> [DATA SUPPLIED]:

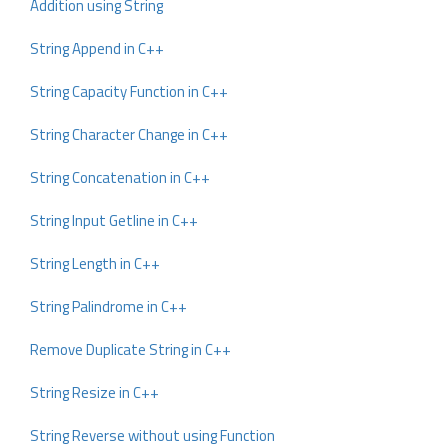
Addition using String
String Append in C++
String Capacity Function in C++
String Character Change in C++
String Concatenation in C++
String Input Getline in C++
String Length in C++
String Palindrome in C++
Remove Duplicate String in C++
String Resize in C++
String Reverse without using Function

---

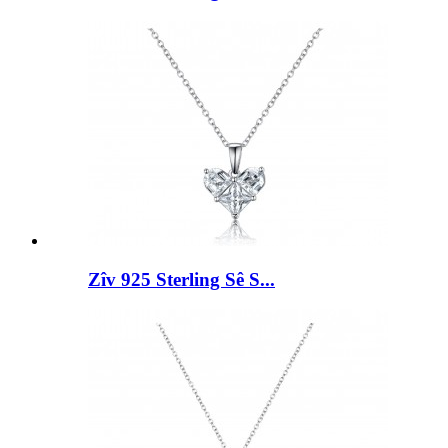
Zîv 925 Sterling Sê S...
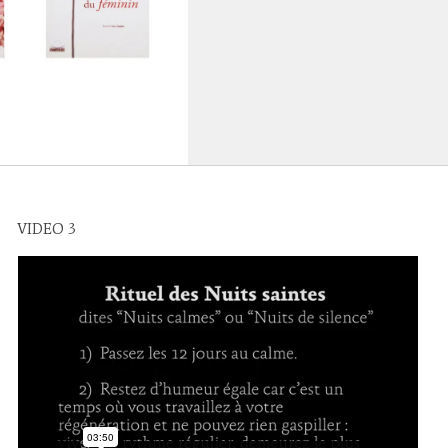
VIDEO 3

> [TASK]: Swap "C++" for "Java" in the records, starting at the line that has "Addition using String" and stopping after the line that has "String Reverse without using Function". Give only those lines, otherwise unchanged.

> [EXERCISE SOLUTION]:
Addition using String
String Append in Java
String Capacity Function in Java
String Character Change in Java
String Concatenation in Java
String Input Getline in Java
String Length in Java
String Palindrome in Java
Remove Duplicate String in Java
String Resize in Java
String Reverse without using Function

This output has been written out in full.